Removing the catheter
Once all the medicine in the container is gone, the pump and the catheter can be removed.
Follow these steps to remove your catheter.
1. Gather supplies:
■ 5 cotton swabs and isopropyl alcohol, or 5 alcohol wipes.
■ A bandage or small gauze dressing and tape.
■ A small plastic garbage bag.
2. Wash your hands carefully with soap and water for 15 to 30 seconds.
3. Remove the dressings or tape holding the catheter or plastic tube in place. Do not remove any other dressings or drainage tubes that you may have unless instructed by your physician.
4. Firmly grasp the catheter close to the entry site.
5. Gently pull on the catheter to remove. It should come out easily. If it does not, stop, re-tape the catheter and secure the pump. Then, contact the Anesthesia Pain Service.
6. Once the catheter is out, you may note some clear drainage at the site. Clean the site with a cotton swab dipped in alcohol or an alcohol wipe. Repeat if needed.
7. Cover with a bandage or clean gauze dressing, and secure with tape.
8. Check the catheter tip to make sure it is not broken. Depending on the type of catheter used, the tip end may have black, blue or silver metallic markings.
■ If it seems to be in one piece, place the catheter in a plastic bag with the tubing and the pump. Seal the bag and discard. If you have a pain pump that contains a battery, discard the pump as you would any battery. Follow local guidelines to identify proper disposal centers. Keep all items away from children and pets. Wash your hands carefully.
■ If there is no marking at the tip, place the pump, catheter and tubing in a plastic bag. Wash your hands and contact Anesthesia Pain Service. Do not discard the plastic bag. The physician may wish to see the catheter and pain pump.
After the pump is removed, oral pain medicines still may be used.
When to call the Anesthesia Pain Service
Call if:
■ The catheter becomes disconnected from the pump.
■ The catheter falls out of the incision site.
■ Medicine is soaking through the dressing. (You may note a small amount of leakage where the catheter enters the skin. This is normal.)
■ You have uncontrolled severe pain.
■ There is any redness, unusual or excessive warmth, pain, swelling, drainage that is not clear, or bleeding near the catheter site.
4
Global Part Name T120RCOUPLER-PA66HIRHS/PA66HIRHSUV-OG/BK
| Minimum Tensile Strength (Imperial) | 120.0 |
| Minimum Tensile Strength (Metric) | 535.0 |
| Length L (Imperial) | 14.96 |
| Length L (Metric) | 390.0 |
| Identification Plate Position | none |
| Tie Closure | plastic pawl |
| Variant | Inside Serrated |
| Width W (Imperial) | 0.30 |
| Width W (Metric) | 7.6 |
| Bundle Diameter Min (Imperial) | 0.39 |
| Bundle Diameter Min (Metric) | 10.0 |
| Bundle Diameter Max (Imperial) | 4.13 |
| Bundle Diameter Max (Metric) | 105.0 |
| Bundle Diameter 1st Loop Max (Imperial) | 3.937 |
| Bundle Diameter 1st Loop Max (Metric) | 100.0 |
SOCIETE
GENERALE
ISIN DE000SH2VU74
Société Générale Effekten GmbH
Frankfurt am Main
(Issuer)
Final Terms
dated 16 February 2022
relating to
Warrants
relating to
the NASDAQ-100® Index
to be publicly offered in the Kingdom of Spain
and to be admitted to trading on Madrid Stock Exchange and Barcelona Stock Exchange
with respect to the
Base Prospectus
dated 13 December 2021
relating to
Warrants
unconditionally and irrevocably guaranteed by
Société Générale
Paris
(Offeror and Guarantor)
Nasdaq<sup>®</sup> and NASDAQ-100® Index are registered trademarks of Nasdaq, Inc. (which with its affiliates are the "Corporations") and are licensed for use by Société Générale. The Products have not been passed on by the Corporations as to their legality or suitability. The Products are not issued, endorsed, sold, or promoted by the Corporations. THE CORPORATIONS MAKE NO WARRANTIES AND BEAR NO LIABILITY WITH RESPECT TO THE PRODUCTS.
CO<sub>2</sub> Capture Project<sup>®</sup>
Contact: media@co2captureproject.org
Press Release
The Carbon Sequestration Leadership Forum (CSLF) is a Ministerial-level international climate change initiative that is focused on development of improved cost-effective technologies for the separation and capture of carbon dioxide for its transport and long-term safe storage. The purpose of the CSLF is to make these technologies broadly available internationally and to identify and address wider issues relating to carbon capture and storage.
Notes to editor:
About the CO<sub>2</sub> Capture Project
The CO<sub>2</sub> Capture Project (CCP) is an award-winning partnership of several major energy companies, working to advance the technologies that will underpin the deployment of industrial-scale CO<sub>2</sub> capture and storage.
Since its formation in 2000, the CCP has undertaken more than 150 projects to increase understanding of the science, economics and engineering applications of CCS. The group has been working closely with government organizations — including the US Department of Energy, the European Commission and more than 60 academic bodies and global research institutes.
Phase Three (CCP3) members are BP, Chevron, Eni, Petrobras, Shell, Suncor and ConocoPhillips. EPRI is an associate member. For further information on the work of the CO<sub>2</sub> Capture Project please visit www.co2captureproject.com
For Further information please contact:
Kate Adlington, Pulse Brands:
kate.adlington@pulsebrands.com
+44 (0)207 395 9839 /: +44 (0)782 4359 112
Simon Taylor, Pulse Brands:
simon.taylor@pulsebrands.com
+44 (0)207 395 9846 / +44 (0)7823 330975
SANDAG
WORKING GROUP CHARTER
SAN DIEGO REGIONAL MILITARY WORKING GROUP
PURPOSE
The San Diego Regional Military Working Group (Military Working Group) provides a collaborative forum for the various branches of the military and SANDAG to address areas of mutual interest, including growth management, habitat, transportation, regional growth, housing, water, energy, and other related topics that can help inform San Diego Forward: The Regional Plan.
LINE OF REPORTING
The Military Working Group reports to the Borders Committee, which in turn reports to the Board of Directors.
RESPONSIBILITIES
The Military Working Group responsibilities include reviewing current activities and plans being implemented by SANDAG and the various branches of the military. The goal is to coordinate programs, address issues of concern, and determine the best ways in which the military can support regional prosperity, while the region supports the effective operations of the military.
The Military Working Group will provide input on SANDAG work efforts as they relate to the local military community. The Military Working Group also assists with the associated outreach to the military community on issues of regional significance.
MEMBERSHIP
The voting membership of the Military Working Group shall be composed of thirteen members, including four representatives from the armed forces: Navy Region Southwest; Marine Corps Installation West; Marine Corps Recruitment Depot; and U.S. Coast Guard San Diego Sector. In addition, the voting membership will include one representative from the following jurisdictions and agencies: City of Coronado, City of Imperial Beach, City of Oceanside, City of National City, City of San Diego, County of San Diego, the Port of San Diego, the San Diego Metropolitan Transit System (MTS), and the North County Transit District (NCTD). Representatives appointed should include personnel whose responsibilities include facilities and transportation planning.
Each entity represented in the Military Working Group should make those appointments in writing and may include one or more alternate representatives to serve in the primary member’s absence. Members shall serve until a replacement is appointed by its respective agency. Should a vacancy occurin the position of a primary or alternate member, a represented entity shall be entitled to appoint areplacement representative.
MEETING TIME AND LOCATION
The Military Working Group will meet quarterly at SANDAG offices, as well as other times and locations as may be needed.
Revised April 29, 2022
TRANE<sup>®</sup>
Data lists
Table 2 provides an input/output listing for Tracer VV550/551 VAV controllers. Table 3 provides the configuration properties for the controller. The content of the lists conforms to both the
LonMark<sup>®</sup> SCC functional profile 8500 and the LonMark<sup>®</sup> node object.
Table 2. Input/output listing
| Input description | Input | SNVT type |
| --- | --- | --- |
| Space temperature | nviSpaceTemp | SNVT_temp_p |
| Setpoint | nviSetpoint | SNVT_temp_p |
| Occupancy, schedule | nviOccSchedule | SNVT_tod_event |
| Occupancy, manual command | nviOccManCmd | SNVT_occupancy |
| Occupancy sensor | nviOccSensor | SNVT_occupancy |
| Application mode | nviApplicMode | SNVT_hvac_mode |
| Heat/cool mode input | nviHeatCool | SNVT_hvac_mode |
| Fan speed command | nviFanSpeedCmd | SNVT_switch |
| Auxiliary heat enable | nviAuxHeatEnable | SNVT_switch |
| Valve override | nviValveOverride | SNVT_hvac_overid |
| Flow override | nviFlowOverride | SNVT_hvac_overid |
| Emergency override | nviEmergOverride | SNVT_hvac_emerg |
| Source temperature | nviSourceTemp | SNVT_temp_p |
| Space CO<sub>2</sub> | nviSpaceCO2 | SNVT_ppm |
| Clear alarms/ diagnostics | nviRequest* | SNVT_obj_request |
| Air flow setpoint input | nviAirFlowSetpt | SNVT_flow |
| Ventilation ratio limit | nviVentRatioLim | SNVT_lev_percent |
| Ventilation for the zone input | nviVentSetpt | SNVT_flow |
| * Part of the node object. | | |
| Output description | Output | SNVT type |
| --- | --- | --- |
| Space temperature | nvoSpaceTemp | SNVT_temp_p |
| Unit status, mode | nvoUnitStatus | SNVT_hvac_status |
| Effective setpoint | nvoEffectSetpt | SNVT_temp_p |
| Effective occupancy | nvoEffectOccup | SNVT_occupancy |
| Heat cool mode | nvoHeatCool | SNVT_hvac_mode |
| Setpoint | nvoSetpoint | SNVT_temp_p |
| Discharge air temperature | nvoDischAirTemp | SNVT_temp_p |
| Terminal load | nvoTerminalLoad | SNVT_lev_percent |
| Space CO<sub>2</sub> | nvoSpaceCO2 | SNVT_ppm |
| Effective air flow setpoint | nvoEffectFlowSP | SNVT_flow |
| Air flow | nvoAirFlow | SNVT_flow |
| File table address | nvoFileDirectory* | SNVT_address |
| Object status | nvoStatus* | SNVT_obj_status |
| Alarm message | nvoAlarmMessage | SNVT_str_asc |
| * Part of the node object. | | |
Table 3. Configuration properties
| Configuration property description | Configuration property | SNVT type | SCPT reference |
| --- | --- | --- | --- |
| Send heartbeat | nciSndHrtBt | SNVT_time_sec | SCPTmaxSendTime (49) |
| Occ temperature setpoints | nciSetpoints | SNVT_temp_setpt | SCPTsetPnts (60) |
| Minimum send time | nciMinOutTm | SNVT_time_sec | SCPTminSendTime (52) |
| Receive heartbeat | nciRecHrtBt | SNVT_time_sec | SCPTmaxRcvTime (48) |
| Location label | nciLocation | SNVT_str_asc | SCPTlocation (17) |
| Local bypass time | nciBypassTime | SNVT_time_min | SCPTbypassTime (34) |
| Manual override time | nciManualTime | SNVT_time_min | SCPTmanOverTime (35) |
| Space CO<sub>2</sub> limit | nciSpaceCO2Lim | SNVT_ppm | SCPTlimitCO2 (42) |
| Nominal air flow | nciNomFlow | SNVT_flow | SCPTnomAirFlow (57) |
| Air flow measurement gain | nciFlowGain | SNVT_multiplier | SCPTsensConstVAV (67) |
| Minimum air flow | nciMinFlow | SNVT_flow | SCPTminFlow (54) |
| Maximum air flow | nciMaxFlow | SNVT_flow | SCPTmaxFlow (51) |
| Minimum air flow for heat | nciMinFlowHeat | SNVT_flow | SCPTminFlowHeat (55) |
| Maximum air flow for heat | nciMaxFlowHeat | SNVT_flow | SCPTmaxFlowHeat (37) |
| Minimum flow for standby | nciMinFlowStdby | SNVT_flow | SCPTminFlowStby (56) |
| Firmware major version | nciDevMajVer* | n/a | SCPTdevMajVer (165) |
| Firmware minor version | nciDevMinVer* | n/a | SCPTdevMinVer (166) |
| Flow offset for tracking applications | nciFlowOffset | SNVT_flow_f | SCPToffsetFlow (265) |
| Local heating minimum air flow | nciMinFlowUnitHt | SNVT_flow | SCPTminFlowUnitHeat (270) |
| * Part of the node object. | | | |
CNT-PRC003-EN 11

-- -- --

Going back to the entries above, set down exactly the lines that begin at the one with "LINE OF REPORTING" and end at the one with "The voting membership of", both included, and nothing else.

LINE OF REPORTING
The Military Working Group reports to the Borders Committee, which in turn reports to the Board of Directors.
RESPONSIBILITIES
The Military Working Group responsibilities include reviewing current activities and plans being implemented by SANDAG and the various branches of the military. The goal is to coordinate programs, address issues of concern, and determine the best ways in which the military can support regional prosperity, while the region supports the effective operations of the military.
The Military Working Group will provide input on SANDAG work efforts as they relate to the local military community. The Military Working Group also assists with the associated outreach to the military community on issues of regional significance.
MEMBERSHIP
The voting membership of the Military Working Group shall be composed of thirteen members, including four representatives from the armed forces: Navy Region Southwest; Marine Corps Installation West; Marine Corps Recruitment Depot; and U.S. Coast Guard San Diego Sector. In addition, the voting membership will include one representative from the following jurisdictions and agencies: City of Coronado, City of Imperial Beach, City of Oceanside, City of National City, City of San Diego, County of San Diego, the Port of San Diego, the San Diego Metropolitan Transit System (MTS), and the North County Transit District (NCTD). Representatives appointed should include personnel whose responsibilities include facilities and transportation planning.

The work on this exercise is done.